June natural gas is set to open 4 cents lower Monday morning at $4.49 as traders discount most concerns that timely storage refill will be a significant problem. Overnight oil markets rose.

For the moment, low storage inventories do not seem to be an issue. “The sentiment seems to be that storage levels will replenish themselves by the start of heating season,” said Mike DeVooght, president of DEVO Capital, a Colorado-based trading and risk management firm. “Fundamentally, it has been our feeling that the natural gas market is becoming much healthier than it has been in quite some time. But the mending process will occur over a long period of time. The fact that natural gas rig activity has been slipping is supportive, but the lack of any significant demand upticks, is negative,” he said in a weekend note to clients.

“On a trading basis, we feel selling the summer above $4.50 for producers is an attractive selling level. It could be that in the future the mid to high 3s will be the new floor on the breaks. We will continue to hold our current short positions for hedges.

DeVooght counsels trading accounts to hold on to a short June futures position (rolled from an initial April sale at $5.00-5.10) and said end-users should stand aside. Producers and those with exposure to lower prices should continue to hold a short June-October at $4.2-4.30 (initial position) and also hold short the summer strip at $4.50 (increased position). The summer strip settled Friday at $4.527.

Near-term weather is active, with Denver Monday morning sitting on 30 degrees with a high expected of 42, which is 24 degrees below normal. However, in the next 15 days WeatherBELL Analytics expects accumulations of both heating and cooling degree days to be below normal. “The major shot of cold is coming on time. The five-day means of the ECMWF [European model] are well behaved from last week’s ideas,” said meteorologist Joe Bastardi in a Monday morning report to clients. “The bulk of the major late-winter storm will be done in Colorado after today. The ECMWF still has 17 degrees F at Denver tomorrow night, which given the coldest ever in May was 21 degrees on May 1, the model is probably a bit too cold. It is an outrageous event nonetheless!

“The point here is the cold and snow was not hype. We do get close to 90 degrees in [Washington, DC], but it appears worries from some sources last week for 95 degrees were too much.”

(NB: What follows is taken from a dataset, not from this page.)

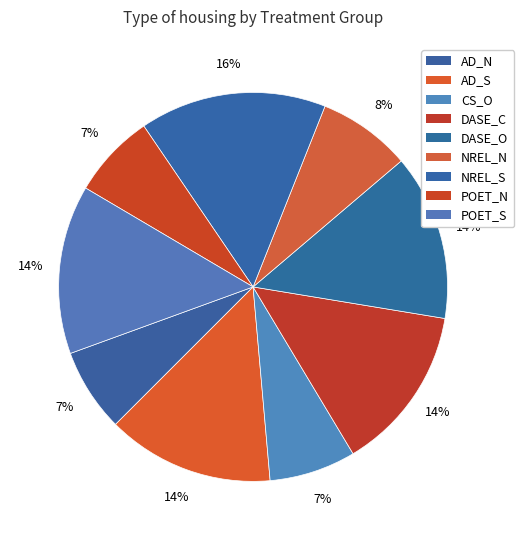

To the nearest percent, what portion does POET_N represent?

7%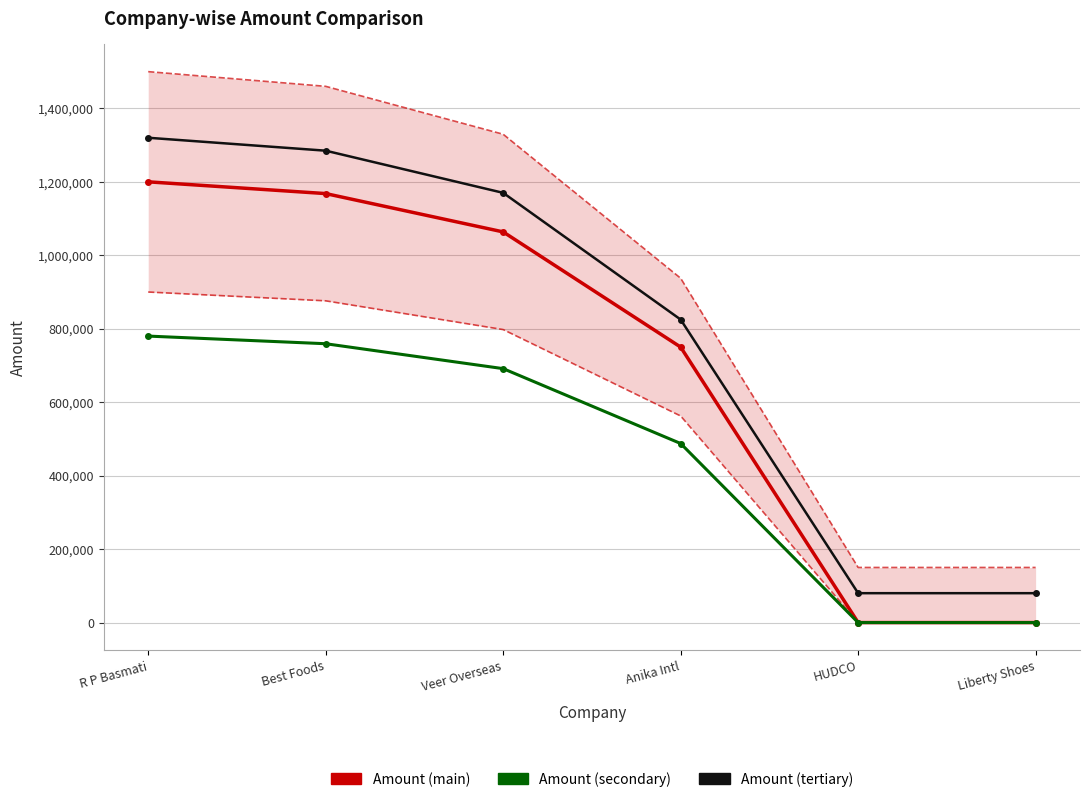

Which category has the lowest value across all series?

HUDCO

Tim Evans of Citi Futures Perspective sees institutional selling pressure. “[To] the extent that money managers are holding larger net long positions than they would like, we see risk of speculative long liquidation on top of the weakening in the physical market. We think this could send nearby natural gas futures back down to the $4.25 area last seen in early April, but we would rule out a test of the $4.00 mark last seen in early January.”

In overnight Globex trading June crude oil added 26 cents to $100.25/bbl and June RBOB gasoline rose two cents to $2.9207/gal.